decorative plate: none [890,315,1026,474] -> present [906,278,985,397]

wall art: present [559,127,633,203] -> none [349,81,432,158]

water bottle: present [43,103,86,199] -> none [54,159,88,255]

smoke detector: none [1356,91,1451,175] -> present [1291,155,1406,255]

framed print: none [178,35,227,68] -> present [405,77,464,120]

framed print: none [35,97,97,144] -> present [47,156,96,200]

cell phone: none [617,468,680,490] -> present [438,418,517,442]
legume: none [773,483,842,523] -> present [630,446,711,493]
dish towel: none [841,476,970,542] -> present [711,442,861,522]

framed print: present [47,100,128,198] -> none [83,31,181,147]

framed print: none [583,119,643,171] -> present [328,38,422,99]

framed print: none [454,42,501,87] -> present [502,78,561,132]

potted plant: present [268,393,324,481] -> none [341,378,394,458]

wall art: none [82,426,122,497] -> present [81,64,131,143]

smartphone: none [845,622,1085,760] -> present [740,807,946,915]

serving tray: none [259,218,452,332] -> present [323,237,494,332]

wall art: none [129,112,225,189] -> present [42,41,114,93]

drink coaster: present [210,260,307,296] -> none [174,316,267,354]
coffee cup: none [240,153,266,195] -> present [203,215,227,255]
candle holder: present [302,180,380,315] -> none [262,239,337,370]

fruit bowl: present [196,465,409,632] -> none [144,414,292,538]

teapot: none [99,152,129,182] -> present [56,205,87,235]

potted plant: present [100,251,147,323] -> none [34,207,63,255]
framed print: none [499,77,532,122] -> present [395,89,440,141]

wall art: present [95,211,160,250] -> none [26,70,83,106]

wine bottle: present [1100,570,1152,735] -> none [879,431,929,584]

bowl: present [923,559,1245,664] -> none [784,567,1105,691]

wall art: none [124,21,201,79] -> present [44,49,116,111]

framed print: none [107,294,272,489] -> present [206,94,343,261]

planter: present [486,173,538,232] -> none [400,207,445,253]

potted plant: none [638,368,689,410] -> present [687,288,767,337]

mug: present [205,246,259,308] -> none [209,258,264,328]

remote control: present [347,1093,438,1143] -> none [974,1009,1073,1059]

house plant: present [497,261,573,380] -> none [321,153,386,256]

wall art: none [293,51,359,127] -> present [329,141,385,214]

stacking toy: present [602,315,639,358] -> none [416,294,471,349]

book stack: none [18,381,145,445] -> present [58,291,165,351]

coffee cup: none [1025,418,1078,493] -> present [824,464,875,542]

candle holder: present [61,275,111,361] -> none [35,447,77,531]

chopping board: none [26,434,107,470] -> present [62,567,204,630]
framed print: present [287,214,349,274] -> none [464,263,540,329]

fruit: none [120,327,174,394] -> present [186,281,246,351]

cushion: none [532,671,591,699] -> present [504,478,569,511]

● ● ● ● ● ● ●

Task:
Without changing a single character, repeat each record.

Task result:
decorative plate: none [890,315,1026,474] -> present [906,278,985,397]

wall art: present [559,127,633,203] -> none [349,81,432,158]

water bottle: present [43,103,86,199] -> none [54,159,88,255]

smoke detector: none [1356,91,1451,175] -> present [1291,155,1406,255]

framed print: none [178,35,227,68] -> present [405,77,464,120]

framed print: none [35,97,97,144] -> present [47,156,96,200]

cell phone: none [617,468,680,490] -> present [438,418,517,442]
legume: none [773,483,842,523] -> present [630,446,711,493]
dish towel: none [841,476,970,542] -> present [711,442,861,522]

framed print: present [47,100,128,198] -> none [83,31,181,147]

framed print: none [583,119,643,171] -> present [328,38,422,99]

framed print: none [454,42,501,87] -> present [502,78,561,132]

potted plant: present [268,393,324,481] -> none [341,378,394,458]

wall art: none [82,426,122,497] -> present [81,64,131,143]

smartphone: none [845,622,1085,760] -> present [740,807,946,915]

serving tray: none [259,218,452,332] -> present [323,237,494,332]

wall art: none [129,112,225,189] -> present [42,41,114,93]

drink coaster: present [210,260,307,296] -> none [174,316,267,354]
coffee cup: none [240,153,266,195] -> present [203,215,227,255]
candle holder: present [302,180,380,315] -> none [262,239,337,370]

fruit bowl: present [196,465,409,632] -> none [144,414,292,538]

teapot: none [99,152,129,182] -> present [56,205,87,235]

potted plant: present [100,251,147,323] -> none [34,207,63,255]
framed print: none [499,77,532,122] -> present [395,89,440,141]

wall art: present [95,211,160,250] -> none [26,70,83,106]

wine bottle: present [1100,570,1152,735] -> none [879,431,929,584]

bowl: present [923,559,1245,664] -> none [784,567,1105,691]

wall art: none [124,21,201,79] -> present [44,49,116,111]

framed print: none [107,294,272,489] -> present [206,94,343,261]

planter: present [486,173,538,232] -> none [400,207,445,253]

potted plant: none [638,368,689,410] -> present [687,288,767,337]

mug: present [205,246,259,308] -> none [209,258,264,328]

remote control: present [347,1093,438,1143] -> none [974,1009,1073,1059]

house plant: present [497,261,573,380] -> none [321,153,386,256]

wall art: none [293,51,359,127] -> present [329,141,385,214]

stacking toy: present [602,315,639,358] -> none [416,294,471,349]

book stack: none [18,381,145,445] -> present [58,291,165,351]

coffee cup: none [1025,418,1078,493] -> present [824,464,875,542]

candle holder: present [61,275,111,361] -> none [35,447,77,531]

chopping board: none [26,434,107,470] -> present [62,567,204,630]
framed print: present [287,214,349,274] -> none [464,263,540,329]

fruit: none [120,327,174,394] -> present [186,281,246,351]

cushion: none [532,671,591,699] -> present [504,478,569,511]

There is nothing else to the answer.